━━━ Provided records
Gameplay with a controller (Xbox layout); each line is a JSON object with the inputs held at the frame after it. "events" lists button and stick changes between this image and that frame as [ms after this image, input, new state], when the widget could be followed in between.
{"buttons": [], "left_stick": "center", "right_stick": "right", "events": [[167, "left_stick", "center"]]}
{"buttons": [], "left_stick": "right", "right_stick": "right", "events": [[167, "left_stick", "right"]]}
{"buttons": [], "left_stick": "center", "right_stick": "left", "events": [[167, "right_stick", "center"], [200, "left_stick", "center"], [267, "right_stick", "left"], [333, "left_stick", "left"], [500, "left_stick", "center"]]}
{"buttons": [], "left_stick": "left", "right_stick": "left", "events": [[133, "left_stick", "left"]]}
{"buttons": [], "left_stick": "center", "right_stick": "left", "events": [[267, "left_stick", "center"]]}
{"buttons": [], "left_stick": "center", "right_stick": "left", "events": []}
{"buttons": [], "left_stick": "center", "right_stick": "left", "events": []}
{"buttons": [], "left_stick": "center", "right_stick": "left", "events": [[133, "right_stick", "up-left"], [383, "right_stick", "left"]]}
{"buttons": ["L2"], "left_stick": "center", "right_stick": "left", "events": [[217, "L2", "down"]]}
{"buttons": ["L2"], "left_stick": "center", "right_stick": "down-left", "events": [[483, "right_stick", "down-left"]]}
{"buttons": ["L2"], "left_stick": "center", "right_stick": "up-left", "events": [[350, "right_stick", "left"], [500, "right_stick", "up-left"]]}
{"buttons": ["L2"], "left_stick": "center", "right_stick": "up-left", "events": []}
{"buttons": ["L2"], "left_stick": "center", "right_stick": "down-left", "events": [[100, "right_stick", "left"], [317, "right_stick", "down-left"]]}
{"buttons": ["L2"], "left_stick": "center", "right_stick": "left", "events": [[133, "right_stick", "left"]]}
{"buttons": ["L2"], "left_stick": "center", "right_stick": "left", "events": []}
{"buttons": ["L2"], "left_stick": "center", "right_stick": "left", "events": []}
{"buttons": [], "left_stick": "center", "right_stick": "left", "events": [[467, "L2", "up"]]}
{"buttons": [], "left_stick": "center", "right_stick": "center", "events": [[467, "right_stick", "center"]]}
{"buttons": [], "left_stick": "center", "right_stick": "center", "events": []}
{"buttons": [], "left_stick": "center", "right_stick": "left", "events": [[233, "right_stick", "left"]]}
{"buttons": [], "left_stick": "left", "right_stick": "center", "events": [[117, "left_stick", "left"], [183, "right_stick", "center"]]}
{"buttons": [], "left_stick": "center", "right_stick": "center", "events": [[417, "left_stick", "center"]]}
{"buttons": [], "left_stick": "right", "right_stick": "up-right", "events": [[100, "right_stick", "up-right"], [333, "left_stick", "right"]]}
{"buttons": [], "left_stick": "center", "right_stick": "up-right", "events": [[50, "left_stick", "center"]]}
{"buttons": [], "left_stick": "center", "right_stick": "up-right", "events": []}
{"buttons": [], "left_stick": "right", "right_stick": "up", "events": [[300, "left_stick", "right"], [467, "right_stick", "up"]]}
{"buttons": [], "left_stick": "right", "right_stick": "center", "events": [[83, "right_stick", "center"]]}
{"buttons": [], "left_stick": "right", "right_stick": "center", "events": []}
━━━━━━
— Work order —
The lines above need to be restated word for word, all of them.

— Reply to the exercise —
Gameplay with a controller (Xbox layout); each line is a JSON object with the inputs held at the frame after it. "events" lists button and stick changes between this image and that frame as [ms after this image, input, new state], when the widget could be followed in between.
{"buttons": [], "left_stick": "center", "right_stick": "right", "events": [[167, "left_stick", "center"]]}
{"buttons": [], "left_stick": "right", "right_stick": "right", "events": [[167, "left_stick", "right"]]}
{"buttons": [], "left_stick": "center", "right_stick": "left", "events": [[167, "right_stick", "center"], [200, "left_stick", "center"], [267, "right_stick", "left"], [333, "left_stick", "left"], [500, "left_stick", "center"]]}
{"buttons": [], "left_stick": "left", "right_stick": "left", "events": [[133, "left_stick", "left"]]}
{"buttons": [], "left_stick": "center", "right_stick": "left", "events": [[267, "left_stick", "center"]]}
{"buttons": [], "left_stick": "center", "right_stick": "left", "events": []}
{"buttons": [], "left_stick": "center", "right_stick": "left", "events": []}
{"buttons": [], "left_stick": "center", "right_stick": "left", "events": [[133, "right_stick", "up-left"], [383, "right_stick", "left"]]}
{"buttons": ["L2"], "left_stick": "center", "right_stick": "left", "events": [[217, "L2", "down"]]}
{"buttons": ["L2"], "left_stick": "center", "right_stick": "down-left", "events": [[483, "right_stick", "down-left"]]}
{"buttons": ["L2"], "left_stick": "center", "right_stick": "up-left", "events": [[350, "right_stick", "left"], [500, "right_stick", "up-left"]]}
{"buttons": ["L2"], "left_stick": "center", "right_stick": "up-left", "events": []}
{"buttons": ["L2"], "left_stick": "center", "right_stick": "down-left", "events": [[100, "right_stick", "left"], [317, "right_stick", "down-left"]]}
{"buttons": ["L2"], "left_stick": "center", "right_stick": "left", "events": [[133, "right_stick", "left"]]}
{"buttons": ["L2"], "left_stick": "center", "right_stick": "left", "events": []}
{"buttons": ["L2"], "left_stick": "center", "right_stick": "left", "events": []}
{"buttons": [], "left_stick": "center", "right_stick": "left", "events": [[467, "L2", "up"]]}
{"buttons": [], "left_stick": "center", "right_stick": "center", "events": [[467, "right_stick", "center"]]}
{"buttons": [], "left_stick": "center", "right_stick": "center", "events": []}
{"buttons": [], "left_stick": "center", "right_stick": "left", "events": [[233, "right_stick", "left"]]}
{"buttons": [], "left_stick": "left", "right_stick": "center", "events": [[117, "left_stick", "left"], [183, "right_stick", "center"]]}
{"buttons": [], "left_stick": "center", "right_stick": "center", "events": [[417, "left_stick", "center"]]}
{"buttons": [], "left_stick": "right", "right_stick": "up-right", "events": [[100, "right_stick", "up-right"], [333, "left_stick", "right"]]}
{"buttons": [], "left_stick": "center", "right_stick": "up-right", "events": [[50, "left_stick", "center"]]}
{"buttons": [], "left_stick": "center", "right_stick": "up-right", "events": []}
{"buttons": [], "left_stick": "right", "right_stick": "up", "events": [[300, "left_stick", "right"], [467, "right_stick", "up"]]}
{"buttons": [], "left_stick": "right", "right_stick": "center", "events": [[83, "right_stick", "center"]]}
{"buttons": [], "left_stick": "right", "right_stick": "center", "events": []}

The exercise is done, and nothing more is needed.